Heart disease and diabetes are twice as common in adults exposed to higher levels of a chemical used in plastic bottles, food-storage containers and the lining of cans, new research shows.
The study released by the Journal of the American Medical Association boosts concern that the chemical bisphenol A, or BPA, causes health risks. The findings were presented today to U.S. Food and Drug Administration advisers for review. The advisers have been studying an FDA report that found the chemical was safe for consumers.
The new research is the largest to link bisphenol A with risks in people after animal studies reviewed by the National Toxicology Program this year suggested exposure could alter development of fetuses and young children. Consumer groups and researchers critical of the FDA's stance said the new study shows why the widely used chemical should be restricted.
``Further evidence of harm should not be required for regulatory action to begin the process of reducing exposure to BPA,'' said University of Missouri biology professor Frederick S. vom Saal and John Peterson Myers, founder of the nonprofit group Environmental Health Sciences in Charlottesville, Virginia, in an editorial in the medical association journal.
The FDA panel, made up of outside experts who advise the agency on science issues, heard presentations from researchers and industry and consumer groups at its meeting in Rockville, Maryland. The panel doesn't have a deadline by which it must report back to the FDA. The agency usually takes the advice of its panels, though it isn't required to do so.
`Margin of Safety'
``A margin of safety exists that is adequate to protect consumers,'' said Laura Tarantino, the FDA's head of food additive safety, at the meeting. The agency hasn't yet reviewed the new BPA study from the medical association journal, she told reporters.
``Obviously if we thought it was not safe, if any new information changes that, then we would take action,'' Tarantino said.
The American Chemistry Council, an industry group based in Arlington, Virginia, supports the FDA's assessment, saying ``bisphenol A is not a significant health concern at the trace levels present in some consumer products,'' according to an e- mailed statement.
Bisphenol A has been used for decades in epoxy resins that coat metal cans and in polycarbonate plastics that make up many baby bottles, food-storage containers, compact discs and medical devices. The chemical can leach into food and drinks and was declared ``toxic'' by the Canadian government in April. Canadian and U.S. lawmakers are considering proposals to ban its use.
National Toxicology Program
The National Toxicology Program released its final report on bisphenol A this month, concluding the chemical's risks for children ranked in the middle of a five-point scale. The group, which like the FDA is part of the Health and Human Services Department, was created in 1978 to assess the health effects of chemicals in the environment.
Several studies in that review weren't considered by the FDA because they didn't meet the agency's standards for ``good laboratory practices,'' which the critics said were more often used by industry-funded groups than by researchers supported by the National Institutes of Health. The FDA doesn't consider funding of research and relied mainly on two industry-sponsored studies in its review, Tarantino said.
Lawmaker's Questions
Senator Charles Grassley, an Iowa Republican, asked for an explanation of how the FDA's task force chose studies and what communications it had with industry groups, in a letter today to Commissioner Andrew von Eschenbach.

+ + +

● **Work to be completed**
Please rewrite everything in the BPA article from "Heart disease and" down to "should be restricted.", replacing each "chemical" with "compound". The items that come next play no part in the work.

+ + +

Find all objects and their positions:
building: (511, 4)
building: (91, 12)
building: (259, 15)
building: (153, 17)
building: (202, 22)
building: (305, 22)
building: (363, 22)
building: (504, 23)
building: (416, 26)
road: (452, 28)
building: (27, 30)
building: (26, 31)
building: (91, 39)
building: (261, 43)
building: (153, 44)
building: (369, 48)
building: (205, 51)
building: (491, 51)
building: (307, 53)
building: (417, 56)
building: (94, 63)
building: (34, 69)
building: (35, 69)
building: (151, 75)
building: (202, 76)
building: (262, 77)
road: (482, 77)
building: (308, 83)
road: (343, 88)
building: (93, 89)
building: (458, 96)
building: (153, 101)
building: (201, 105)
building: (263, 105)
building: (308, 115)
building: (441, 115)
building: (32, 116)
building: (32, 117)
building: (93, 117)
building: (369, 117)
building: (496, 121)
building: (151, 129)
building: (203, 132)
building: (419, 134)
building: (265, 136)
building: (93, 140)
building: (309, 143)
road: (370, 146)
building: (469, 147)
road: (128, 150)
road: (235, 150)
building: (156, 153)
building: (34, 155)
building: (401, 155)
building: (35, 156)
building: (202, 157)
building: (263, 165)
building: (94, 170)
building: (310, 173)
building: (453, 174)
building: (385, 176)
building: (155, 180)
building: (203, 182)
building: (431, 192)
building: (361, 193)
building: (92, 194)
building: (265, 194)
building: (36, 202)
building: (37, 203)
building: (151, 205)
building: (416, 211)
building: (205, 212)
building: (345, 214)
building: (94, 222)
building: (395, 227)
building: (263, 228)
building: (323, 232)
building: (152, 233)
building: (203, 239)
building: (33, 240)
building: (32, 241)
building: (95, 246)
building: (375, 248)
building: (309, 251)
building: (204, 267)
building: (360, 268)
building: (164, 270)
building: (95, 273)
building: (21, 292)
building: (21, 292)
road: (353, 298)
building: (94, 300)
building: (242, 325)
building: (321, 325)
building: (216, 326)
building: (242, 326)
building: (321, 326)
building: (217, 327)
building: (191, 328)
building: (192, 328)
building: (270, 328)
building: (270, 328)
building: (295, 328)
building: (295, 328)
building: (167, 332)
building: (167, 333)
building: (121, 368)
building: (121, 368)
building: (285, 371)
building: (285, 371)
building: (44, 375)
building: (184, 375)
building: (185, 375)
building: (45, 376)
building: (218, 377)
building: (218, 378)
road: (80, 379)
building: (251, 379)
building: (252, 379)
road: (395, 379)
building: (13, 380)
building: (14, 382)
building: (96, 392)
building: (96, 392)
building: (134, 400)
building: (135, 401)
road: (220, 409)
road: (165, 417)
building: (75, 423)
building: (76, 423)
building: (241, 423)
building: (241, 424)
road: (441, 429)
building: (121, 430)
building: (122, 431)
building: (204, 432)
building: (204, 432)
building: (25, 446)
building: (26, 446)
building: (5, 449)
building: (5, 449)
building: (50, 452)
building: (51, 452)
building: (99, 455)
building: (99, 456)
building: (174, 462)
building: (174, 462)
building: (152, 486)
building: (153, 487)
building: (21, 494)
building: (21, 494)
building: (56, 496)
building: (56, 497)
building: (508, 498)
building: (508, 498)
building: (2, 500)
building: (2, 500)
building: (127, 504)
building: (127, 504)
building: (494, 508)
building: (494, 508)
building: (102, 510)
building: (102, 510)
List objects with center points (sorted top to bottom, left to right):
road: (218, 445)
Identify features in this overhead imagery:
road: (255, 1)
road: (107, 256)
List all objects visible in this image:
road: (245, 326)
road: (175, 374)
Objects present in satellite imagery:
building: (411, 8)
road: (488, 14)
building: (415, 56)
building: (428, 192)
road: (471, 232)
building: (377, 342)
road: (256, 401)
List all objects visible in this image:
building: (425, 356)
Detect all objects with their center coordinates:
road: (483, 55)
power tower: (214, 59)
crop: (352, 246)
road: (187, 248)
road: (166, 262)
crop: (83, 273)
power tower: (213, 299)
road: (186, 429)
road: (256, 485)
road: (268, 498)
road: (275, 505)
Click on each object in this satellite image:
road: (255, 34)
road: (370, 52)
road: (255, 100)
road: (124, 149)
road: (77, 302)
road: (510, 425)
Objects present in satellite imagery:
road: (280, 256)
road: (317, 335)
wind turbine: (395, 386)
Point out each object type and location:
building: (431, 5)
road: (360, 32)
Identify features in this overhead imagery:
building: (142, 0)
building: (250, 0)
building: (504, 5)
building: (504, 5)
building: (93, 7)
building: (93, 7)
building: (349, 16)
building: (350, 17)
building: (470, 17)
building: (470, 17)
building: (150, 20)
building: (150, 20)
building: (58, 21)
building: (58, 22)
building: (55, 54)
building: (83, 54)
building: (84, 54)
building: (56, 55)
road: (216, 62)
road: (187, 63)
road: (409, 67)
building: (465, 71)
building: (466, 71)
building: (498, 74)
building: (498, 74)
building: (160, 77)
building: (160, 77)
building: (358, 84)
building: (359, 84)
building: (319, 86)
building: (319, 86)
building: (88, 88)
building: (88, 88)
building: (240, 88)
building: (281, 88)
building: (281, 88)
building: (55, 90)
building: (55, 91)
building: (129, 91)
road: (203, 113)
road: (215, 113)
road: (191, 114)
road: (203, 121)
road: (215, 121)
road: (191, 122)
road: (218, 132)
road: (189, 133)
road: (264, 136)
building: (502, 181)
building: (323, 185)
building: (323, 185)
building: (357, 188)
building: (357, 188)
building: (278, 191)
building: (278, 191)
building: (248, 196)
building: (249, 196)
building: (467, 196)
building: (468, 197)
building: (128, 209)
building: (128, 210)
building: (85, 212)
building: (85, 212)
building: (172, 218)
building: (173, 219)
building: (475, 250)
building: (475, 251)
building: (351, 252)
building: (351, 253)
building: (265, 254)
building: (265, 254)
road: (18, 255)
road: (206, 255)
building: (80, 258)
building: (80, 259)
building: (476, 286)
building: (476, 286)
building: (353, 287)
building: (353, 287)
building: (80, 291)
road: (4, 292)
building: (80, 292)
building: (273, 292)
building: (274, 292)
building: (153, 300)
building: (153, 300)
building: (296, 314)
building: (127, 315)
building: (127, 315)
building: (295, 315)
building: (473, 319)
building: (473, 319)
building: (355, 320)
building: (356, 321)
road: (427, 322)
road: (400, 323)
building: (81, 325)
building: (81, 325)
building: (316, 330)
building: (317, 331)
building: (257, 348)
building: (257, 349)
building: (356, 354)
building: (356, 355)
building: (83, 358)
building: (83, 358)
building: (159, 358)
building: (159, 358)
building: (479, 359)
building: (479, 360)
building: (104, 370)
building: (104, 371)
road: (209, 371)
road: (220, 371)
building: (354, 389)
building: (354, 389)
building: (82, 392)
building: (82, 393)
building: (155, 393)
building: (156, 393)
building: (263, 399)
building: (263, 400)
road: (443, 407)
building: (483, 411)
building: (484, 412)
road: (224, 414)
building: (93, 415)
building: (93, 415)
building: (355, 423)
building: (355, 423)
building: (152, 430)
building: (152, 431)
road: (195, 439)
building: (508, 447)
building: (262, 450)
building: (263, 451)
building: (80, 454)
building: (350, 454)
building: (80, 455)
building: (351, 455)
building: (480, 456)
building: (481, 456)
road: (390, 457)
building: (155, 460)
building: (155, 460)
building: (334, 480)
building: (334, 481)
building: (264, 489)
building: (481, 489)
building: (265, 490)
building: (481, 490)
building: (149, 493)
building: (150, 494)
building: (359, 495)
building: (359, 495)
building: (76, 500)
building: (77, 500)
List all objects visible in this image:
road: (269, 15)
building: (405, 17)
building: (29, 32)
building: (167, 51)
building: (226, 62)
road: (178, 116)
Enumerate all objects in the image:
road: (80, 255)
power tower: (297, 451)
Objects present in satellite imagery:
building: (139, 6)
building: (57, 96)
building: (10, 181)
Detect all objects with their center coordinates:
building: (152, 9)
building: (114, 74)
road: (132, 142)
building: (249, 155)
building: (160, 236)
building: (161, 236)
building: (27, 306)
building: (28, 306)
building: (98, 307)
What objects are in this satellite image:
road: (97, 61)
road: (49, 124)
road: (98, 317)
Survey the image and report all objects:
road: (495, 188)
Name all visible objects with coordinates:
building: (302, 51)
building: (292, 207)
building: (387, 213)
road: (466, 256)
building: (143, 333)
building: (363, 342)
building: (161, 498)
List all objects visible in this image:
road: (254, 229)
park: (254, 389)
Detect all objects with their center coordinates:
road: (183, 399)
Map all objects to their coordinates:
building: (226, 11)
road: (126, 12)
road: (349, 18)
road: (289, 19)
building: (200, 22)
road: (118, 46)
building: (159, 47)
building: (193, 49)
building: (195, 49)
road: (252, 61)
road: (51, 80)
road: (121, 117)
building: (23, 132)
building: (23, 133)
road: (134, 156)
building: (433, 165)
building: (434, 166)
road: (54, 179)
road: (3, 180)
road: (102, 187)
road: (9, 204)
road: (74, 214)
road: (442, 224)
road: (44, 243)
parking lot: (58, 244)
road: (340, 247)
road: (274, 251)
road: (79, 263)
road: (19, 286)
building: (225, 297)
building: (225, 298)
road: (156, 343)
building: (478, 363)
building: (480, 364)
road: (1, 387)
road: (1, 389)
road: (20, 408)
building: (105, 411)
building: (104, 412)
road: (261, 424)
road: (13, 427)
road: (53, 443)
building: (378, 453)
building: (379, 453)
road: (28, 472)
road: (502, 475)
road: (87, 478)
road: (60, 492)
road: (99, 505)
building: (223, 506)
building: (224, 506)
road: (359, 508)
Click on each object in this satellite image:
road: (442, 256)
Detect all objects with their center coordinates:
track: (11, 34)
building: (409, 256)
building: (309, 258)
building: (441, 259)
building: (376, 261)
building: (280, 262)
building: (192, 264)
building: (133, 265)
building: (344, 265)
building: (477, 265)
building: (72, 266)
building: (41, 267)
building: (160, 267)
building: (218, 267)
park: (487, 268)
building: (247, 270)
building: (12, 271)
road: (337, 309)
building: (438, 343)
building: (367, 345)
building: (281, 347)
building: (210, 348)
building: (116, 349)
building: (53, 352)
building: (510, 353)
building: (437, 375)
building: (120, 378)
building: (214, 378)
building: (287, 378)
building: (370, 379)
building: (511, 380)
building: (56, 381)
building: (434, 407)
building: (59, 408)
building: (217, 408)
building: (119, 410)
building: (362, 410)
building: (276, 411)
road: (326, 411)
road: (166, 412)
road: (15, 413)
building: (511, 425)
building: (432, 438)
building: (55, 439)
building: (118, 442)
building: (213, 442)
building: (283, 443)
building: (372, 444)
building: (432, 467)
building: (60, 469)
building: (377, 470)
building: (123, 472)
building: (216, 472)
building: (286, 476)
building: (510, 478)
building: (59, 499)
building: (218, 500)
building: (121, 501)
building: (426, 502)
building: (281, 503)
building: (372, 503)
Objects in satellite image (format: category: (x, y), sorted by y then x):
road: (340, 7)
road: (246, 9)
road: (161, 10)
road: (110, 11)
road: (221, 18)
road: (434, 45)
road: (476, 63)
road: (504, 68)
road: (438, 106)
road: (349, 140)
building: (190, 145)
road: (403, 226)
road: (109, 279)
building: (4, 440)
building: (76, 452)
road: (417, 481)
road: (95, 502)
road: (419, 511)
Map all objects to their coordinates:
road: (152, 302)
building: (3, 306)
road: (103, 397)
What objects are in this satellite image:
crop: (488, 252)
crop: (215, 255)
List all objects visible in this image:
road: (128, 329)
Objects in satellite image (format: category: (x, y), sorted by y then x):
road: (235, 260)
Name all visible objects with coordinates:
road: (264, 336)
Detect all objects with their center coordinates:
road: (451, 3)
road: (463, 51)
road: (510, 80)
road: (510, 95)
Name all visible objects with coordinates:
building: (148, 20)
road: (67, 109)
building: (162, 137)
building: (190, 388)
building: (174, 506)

+ + +

● **Exercise answer**
Heart disease and diabetes are twice as common in adults exposed to higher levels of a compound used in plastic bottles, food-storage containers and the lining of cans, new research shows.
The study released by the Journal of the American Medical Association boosts concern that the compound bisphenol A, or BPA, causes health risks. The findings were presented today to U.S. Food and Drug Administration advisers for review. The advisers have been studying an FDA report that found the compound was safe for consumers.
The new research is the largest to link bisphenol A with risks in people after animal studies reviewed by the National Toxicology Program this year suggested exposure could alter development of fetuses and young children. Consumer groups and researchers critical of the FDA's stance said the new study shows why the widely used compound should be restricted.